You cannot afford to be a case study in failed data science initiatives. This actually happens a lot:
You are excited about implementation. You hire a team and spend the next 2 years building a revolutionary big data model. It works, but it isn’t implementable. So you replace the team and spend another 2 years building a revolutionary big data model. The problem: the model isn’t “revolutionary” and the problem it solved is now 4 years old and quite irrelevant. All you have done is successfully verified what the naysayers had been saying for the last 4 years–this is an expensive waste of time, money, and resources.
Good luck surviving that board meeting.
Who to choose
As Contemporary Analysis (CAN) has helped over 100 companies implement data science, we have learned a few things about what works and doesn’t work (that’s why we have written this document). In fact, we created a proven process that works with companies of all sizes to stand up capabilities today, lay foundations for tomorrow, and cultivate the culture and team you can’t buy…the one you train from within. Given the right environment, you will have employees self select to be your data science team. They want to do this, they just don’t know how. With some polishing and mentorship, they grow into Data Scientists with a vested loyalty to the company who want to improve the company and make it more successful. Using CAN you can:
Have an instant data science team, train your internal data science team to take over, and then have mentors for your data science team as they mature.
We will partner with you to:
- Choose a first project that has merit and sets a tone for future projects.
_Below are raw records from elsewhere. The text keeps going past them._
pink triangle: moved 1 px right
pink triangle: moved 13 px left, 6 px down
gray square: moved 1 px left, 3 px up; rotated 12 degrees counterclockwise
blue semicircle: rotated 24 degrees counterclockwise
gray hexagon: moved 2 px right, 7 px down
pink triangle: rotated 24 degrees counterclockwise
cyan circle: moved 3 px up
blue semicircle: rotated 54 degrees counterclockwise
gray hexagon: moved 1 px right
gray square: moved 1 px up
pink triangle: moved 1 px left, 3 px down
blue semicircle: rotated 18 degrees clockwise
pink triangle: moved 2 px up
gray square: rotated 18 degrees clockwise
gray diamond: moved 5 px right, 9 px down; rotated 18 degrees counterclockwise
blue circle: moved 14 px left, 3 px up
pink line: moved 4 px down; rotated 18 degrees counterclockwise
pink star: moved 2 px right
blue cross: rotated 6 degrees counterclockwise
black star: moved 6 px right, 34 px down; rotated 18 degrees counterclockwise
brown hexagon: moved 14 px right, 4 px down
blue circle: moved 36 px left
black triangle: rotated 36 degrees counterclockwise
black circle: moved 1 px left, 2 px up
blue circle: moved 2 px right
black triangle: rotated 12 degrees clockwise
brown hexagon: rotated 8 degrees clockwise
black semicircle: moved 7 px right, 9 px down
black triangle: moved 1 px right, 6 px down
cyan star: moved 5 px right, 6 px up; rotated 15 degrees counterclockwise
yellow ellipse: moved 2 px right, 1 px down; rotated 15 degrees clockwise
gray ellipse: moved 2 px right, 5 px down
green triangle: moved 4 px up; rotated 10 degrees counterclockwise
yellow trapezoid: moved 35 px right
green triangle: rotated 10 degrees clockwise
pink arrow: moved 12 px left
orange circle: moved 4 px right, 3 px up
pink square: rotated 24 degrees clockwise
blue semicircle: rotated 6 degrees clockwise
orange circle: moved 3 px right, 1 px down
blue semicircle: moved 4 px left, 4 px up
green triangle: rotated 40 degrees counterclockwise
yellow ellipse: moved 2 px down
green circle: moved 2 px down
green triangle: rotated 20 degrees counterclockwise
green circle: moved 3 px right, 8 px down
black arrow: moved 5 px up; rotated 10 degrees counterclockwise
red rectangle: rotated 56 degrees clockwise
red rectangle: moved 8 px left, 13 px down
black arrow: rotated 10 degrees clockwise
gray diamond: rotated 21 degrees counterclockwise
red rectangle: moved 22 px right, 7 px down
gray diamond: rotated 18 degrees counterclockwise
- Open the minds of your management team to understand why this process is valuable.
- Bridge data sets that are complementary to one another but need to remain separate. Data innovation does not mean lack of data integrity.
- Train and encourage those in your organization to step forward and be the team you need moving forward.
- Make meaningful hires to fill in the skills gap that will exist as you build out your team.
- Mentor that team so they can feel secure enough to establish a culture of innovation to use data to solve problems, find efficiencies, and generally out pace your competition.
Even leaving is part of the process
The end of this process has to be you running your own data science team; so we build that into our process. We are not naive in thinking that you don’t want your own team. We agree good data science has to be run from within. Once the machine is built and we identify and train the internal person/people who can run it long term, we leave. No black boxes, no secret sauce. You own the know-how and the ability to move up the continuum.
We get to become peers and mentors to you and your team from then on; able to help with the next big project if needed, but always at arm’s length.
The parting shot.
Innovation is worth the pain of figuring this out. Your company will grow in value, EBITDA, influence, and a whole host of other ways we cannot begin to see. The flip side is to try this yourself. Years ago, at a CEO’s request, we were invited to present at a business who had been trying to figure out data science themselves. As we presented the roadmap, the first project, and our team, each head of each department said, “Well, we could do that…”
The CEO of the company stopped, took a deep breath, and looked into the eyes of his employees. He finally said, “THEN WHY HAVEN’T YOU DONE IT YET?”.
The answer of course is they can’t. They have never been tasked with improvement, and don’t have the skill set even if they were. They are sitting at the second step of eight in the continuum. The task of moving up requires a new and different type of employee. One the company most certainly doesn’t have yet.
Don’t be that CEO–the one that is missing a piece, the one who has a team who can’t see the whole elephant. Be the one that gives themselves and their company a chance of success by bringing on the most impactful employee your company has hired since…you.